[Document structure recognition data]
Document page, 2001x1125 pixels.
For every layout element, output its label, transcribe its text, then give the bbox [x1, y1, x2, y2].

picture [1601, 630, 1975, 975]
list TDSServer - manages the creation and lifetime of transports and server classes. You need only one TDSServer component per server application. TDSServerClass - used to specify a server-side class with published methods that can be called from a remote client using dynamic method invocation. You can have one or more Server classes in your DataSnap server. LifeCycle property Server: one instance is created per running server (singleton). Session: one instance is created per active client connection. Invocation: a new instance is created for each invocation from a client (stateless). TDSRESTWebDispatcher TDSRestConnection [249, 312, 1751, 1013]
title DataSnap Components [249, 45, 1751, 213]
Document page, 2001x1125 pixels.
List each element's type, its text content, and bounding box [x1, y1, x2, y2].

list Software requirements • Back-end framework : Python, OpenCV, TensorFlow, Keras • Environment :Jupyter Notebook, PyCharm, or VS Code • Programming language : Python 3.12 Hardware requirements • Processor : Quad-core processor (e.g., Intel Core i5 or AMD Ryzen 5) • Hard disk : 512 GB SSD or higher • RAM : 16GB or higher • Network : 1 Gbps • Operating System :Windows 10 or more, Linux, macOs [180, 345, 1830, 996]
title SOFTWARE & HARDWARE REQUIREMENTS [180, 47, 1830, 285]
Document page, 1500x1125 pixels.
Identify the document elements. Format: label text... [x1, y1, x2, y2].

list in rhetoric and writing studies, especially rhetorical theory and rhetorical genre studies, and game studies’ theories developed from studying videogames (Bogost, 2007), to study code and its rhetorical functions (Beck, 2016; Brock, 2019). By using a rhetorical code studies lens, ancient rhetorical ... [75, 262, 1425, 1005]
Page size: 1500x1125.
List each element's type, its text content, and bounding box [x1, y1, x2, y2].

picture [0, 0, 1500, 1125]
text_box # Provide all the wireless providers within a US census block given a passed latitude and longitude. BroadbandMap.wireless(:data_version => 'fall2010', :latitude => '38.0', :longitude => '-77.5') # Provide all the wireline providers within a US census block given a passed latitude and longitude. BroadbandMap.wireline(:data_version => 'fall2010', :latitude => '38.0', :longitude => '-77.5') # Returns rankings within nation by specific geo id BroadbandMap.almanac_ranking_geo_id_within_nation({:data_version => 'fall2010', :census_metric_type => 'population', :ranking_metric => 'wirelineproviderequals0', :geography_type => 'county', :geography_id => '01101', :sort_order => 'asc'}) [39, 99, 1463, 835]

EXERCISE GOAL:
Every entry needs to be retyped exactly.

OUTPUT BELOW:
Document page, 2001x1125 pixels.
For every layout element, output its label, transcribe its text, then give the bbox [x1, y1, x2, y2].

picture [1601, 630, 1975, 975]
list TDSServer - manages the creation and lifetime of transports and server classes. You need only one TDSServer component per server application. TDSServerClass - used to specify a server-side class with published methods that can be called from a remote client using dynamic method invocation. You can have one or more Server classes in your DataSnap server. LifeCycle property Server: one instance is created per running server (singleton). Session: one instance is created per active client connection. Invocation: a new instance is created for each invocation from a client (stateless). TDSRESTWebDispatcher TDSRestConnection [249, 312, 1751, 1013]
title DataSnap Components [249, 45, 1751, 213]
Document page, 2001x1125 pixels.
List each element's type, its text content, and bounding box [x1, y1, x2, y2].

list Software requirements • Back-end framework : Python, OpenCV, TensorFlow, Keras • Environment :Jupyter Notebook, PyCharm, or VS Code • Programming language : Python 3.12 Hardware requirements • Processor : Quad-core processor (e.g., Intel Core i5 or AMD Ryzen 5) • Hard disk : 512 GB SSD or higher • RAM : 16GB or higher • Network : 1 Gbps • Operating System :Windows 10 or more, Linux, macOs [180, 345, 1830, 996]
title SOFTWARE & HARDWARE REQUIREMENTS [180, 47, 1830, 285]
Document page, 1500x1125 pixels.
Identify the document elements. Format: label text... [x1, y1, x2, y2].

list in rhetoric and writing studies, especially rhetorical theory and rhetorical genre studies, and game studies’ theories developed from studying videogames (Bogost, 2007), to study code and its rhetorical functions (Beck, 2016; Brock, 2019). By using a rhetorical code studies lens, ancient rhetorical ... [75, 262, 1425, 1005]
Page size: 1500x1125.
List each element's type, its text content, and bounding box [x1, y1, x2, y2].

picture [0, 0, 1500, 1125]
text_box # Provide all the wireless providers within a US census block given a passed latitude and longitude. BroadbandMap.wireless(:data_version => 'fall2010', :latitude => '38.0', :longitude => '-77.5') # Provide all the wireline providers within a US census block given a passed latitude and longitude. BroadbandMap.wireline(:data_version => 'fall2010', :latitude => '38.0', :longitude => '-77.5') # Returns rankings within nation by specific geo id BroadbandMap.almanac_ranking_geo_id_within_nation({:data_version => 'fall2010', :census_metric_type => 'population', :ranking_metric => 'wirelineproviderequals0', :geography_type => 'county', :geography_id => '01101', :sort_order => 'asc'}) [39, 99, 1463, 835]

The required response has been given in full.